━━━ PASSAGE GIVEN

TCP did not seek to take advantage of that liberty to apply. Mr. Cohen produced a report dated 26 January 2012 which dealt with the two points permitted by the order of Master Kay Q.C.
I have to say that it was not entirely clear what was the purpose of granting permission for expert evidence from a forensic accountant on the issues identified in the order of Master Kay Q.C. Gross margin is simply gross profit expressed as a percentage of sales revenue. If one knows the sales revenue and the cost of sales, determining the gross margin is a simple calculation. From the 2009 Accounts it appeared that the sales revenue, expressed in the 2009 Accounts as “Turnover”, was £1,997,681, whilst the cost of sales was £1,462,045. The gross profit was thus, as noted in the 2009 Accounts, £535,636. The gross margin is simply £535,636 divided by £1,997,681 with the result expressed as a percentage, namely 26.81.
What Mr. Cohen actually did was to calculate a gross margin of 68.1%. He did that by ignoring the actual sales performance shown in the 2009 Accounts, and concentrating his attention on the two preceding years’ accounts of TCP. According to his report, the gross margin in fact made by TCP in the year ended 30 September 2007 was 54.7%, whilst that made in the year ended 30 September 2008 was 56%. The average of those two gross margins is obviously 55.35%. However, Mr. Cohen then adjusted the gross margins shown by the accounts of TCP to take account of profits apparently made by ALB on the supply of Lucites to TCP for onward sale. By that mechanism he reached his conclusion that the appropriate gross margin was 68.1%. He was obviously a little bit nervous about ignoring the trading performance of TCP as shown in the 2009 Accounts, because he said, at paragraph 4.21 of his report:-
“If the Court decides that one cannot ignore the results of 2009 then the average [taken over three years] reduces to 59.9%.”

━━━━━━
━━━ LISTED RECORDS

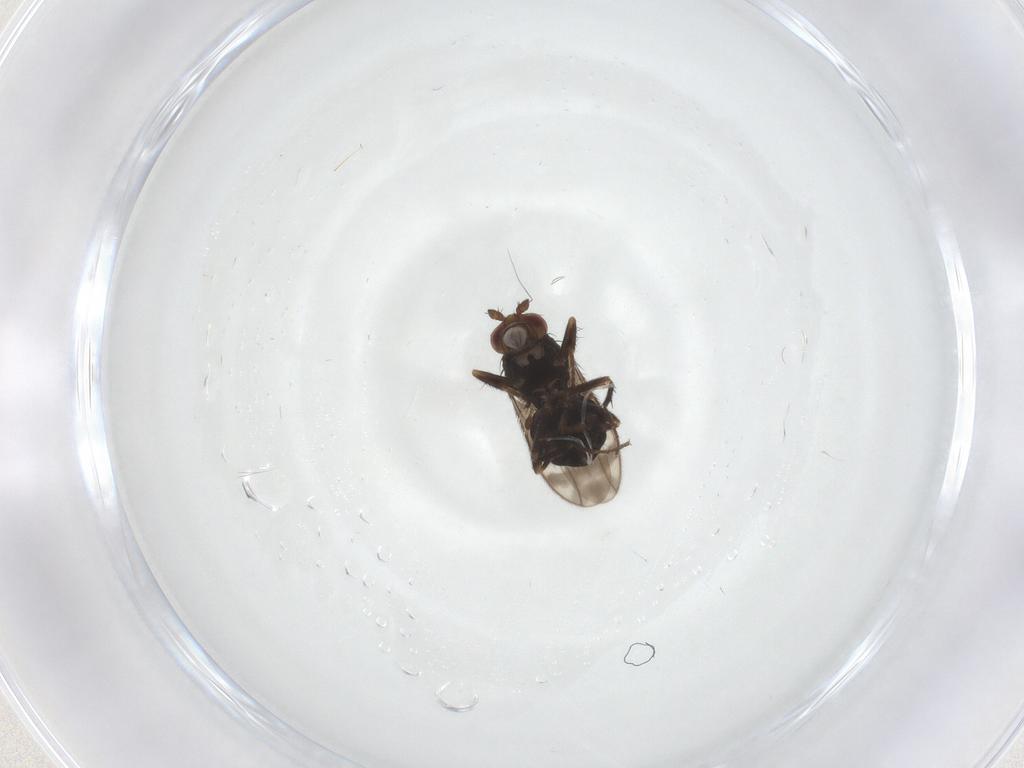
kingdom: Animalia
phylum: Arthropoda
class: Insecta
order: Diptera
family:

━━━━━━
━━━ LISTED RECORDS

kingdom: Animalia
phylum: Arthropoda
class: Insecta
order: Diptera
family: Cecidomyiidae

━━━━━━
━━━ LISTED RECORDS

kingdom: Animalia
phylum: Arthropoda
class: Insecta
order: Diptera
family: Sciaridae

━━━━━━

AIM. Can you transcribe everything in the gross margin passage from "I have to say" down to "percentage, namely 26.81."? You won't need the material.

RESULT FOR THIS EXERCISE.
I have to say that it was not entirely clear what was the purpose of granting permission for expert evidence from a forensic accountant on the issues identified in the order of Master Kay Q.C. Gross margin is simply gross profit expressed as a percentage of sales revenue. If one knows the sales revenue and the cost of sales, determining the gross margin is a simple calculation. From the 2009 Accounts it appeared that the sales revenue, expressed in the 2009 Accounts as “Turnover”, was £1,997,681, whilst the cost of sales was £1,462,045. The gross profit was thus, as noted in the 2009 Accounts, £535,636. The gross margin is simply £535,636 divided by £1,997,681 with the result expressed as a percentage, namely 26.81.